## What to work on
Your response must be an exact transcription of the lines from the one containing "access allowed |" through the final line of the data.

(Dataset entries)
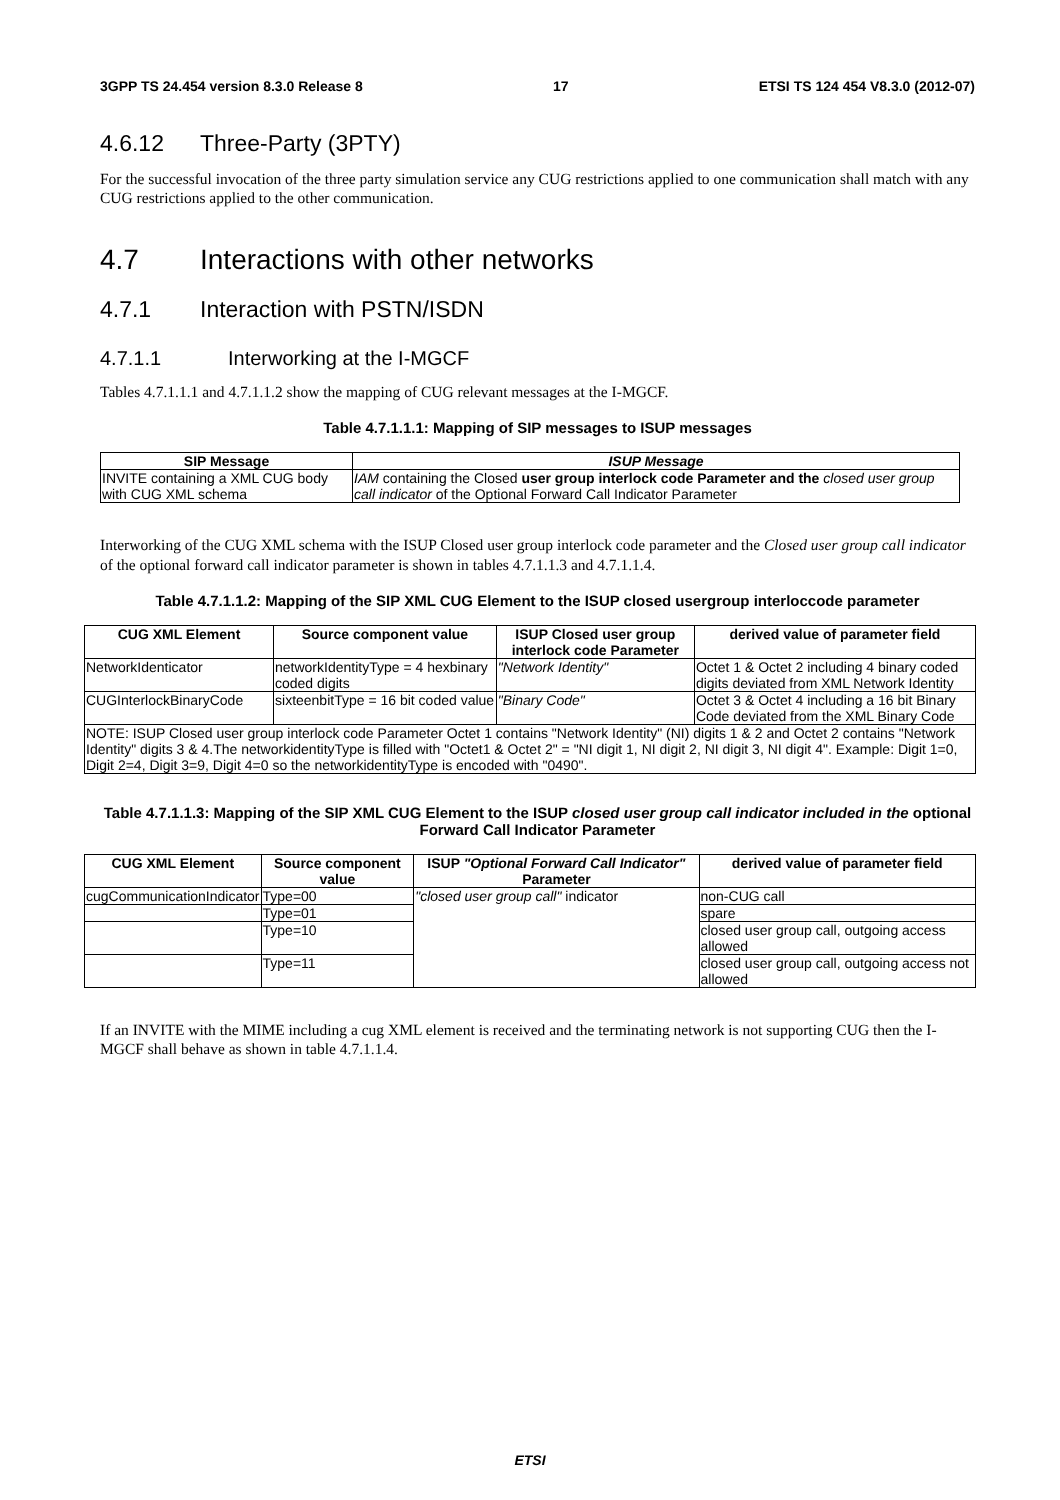3GPP TS 24.454 version 8.3.0 Release 8 17 ETSI TS 124 454 V8.3.0 (2012-07)
4.6.12 Three-Party (3PTY)
For the successful invocation of the three party simulation service any CUG restrictions applied to one communication shall match with any CUG restrictions applied to the other communication.
4.7 Interactions with other networks
4.7.1 Interaction with PSTN/ISDN
4.7.1.1 Interworking at the I-MGCF
Tables 4.7.1.1.1 and 4.7.1.1.2 show the mapping of CUG relevant messages at the I-MGCF.
Table 4.7.1.1.1: Mapping of SIP messages to ISUP messages
| SIP Message | ISUP Message |
| --- | --- |
| INVITE containing a XML CUG body with CUG XML schema | IAM containing the Closed user group interlock code Parameter and the closed user group call indicator of the Optional Forward Call Indicator Parameter |
Interworking of the CUG XML schema with the ISUP Closed user group interlock code parameter and the Closed user group call indicator of the optional forward call indicator parameter is shown in tables 4.7.1.1.3 and 4.7.1.1.4.
Table 4.7.1.1.2: Mapping of the SIP XML CUG Element to the ISUP closed usergroup interloccode parameter
| CUG XML Element | Source component value | ISUP Closed user group interlock code Parameter | derived value of parameter field |
| --- | --- | --- | --- |
| NetworkIdenticator | networkIdentityType = 4 hexbinary coded digits | "Network Identity" | Octet 1 & Octet 2 including 4 binary coded digits deviated from XML Network Identity |
| CUGInterlockBinaryCode | sixteenbitType = 16 bit coded value | "Binary Code" | Octet 3 & Octet 4 including a 16 bit Binary Code deviated from the XML Binary Code |
| NOTE: ISUP Closed user group interlock code Parameter Octet 1 contains "Network Identity" (NI) digits 1 & 2 and Octet 2 contains "Network Identity" digits 3 & 4.The networkidentityType is filled with "Octet1 & Octet 2" = "NI digit 1, NI digit 2, NI digit 3, NI digit 4". Example: Digit 1=0, Digit 2=4, Digit 3=9, Digit 4=0 so the networkidentityType is encoded with "0490". | | | |
Table 4.7.1.1.3: Mapping of the SIP XML CUG Element to the ISUP closed user group call indicator included in the optional Forward Call Indicator Parameter
| CUG XML Element | Source component value | ISUP "Optional Forward Call Indicator" Parameter | derived value of parameter field |
| --- | --- | --- | --- |
| cugCommunicationIndicator | Type=00 | "closed user group call" indicator | non-CUG call |
| | Type=01 | | spare |
| | Type=10 | | closed user group call, outgoing access allowed |
| | Type=11 | | closed user group call, outgoing access not allowed |
If an INVITE with the MIME including a cug XML element is received and the terminating network is not supporting CUG then the I-MGCF shall behave as shown in table 4.7.1.1.4.
ETSI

## Exercise solution
| | Type=10 | | closed user group call, outgoing access allowed |
| | Type=11 | | closed user group call, outgoing access not allowed |
If an INVITE with the MIME including a cug XML element is received and the terminating network is not supporting CUG then the I-MGCF shall behave as shown in table 4.7.1.1.4.
ETSI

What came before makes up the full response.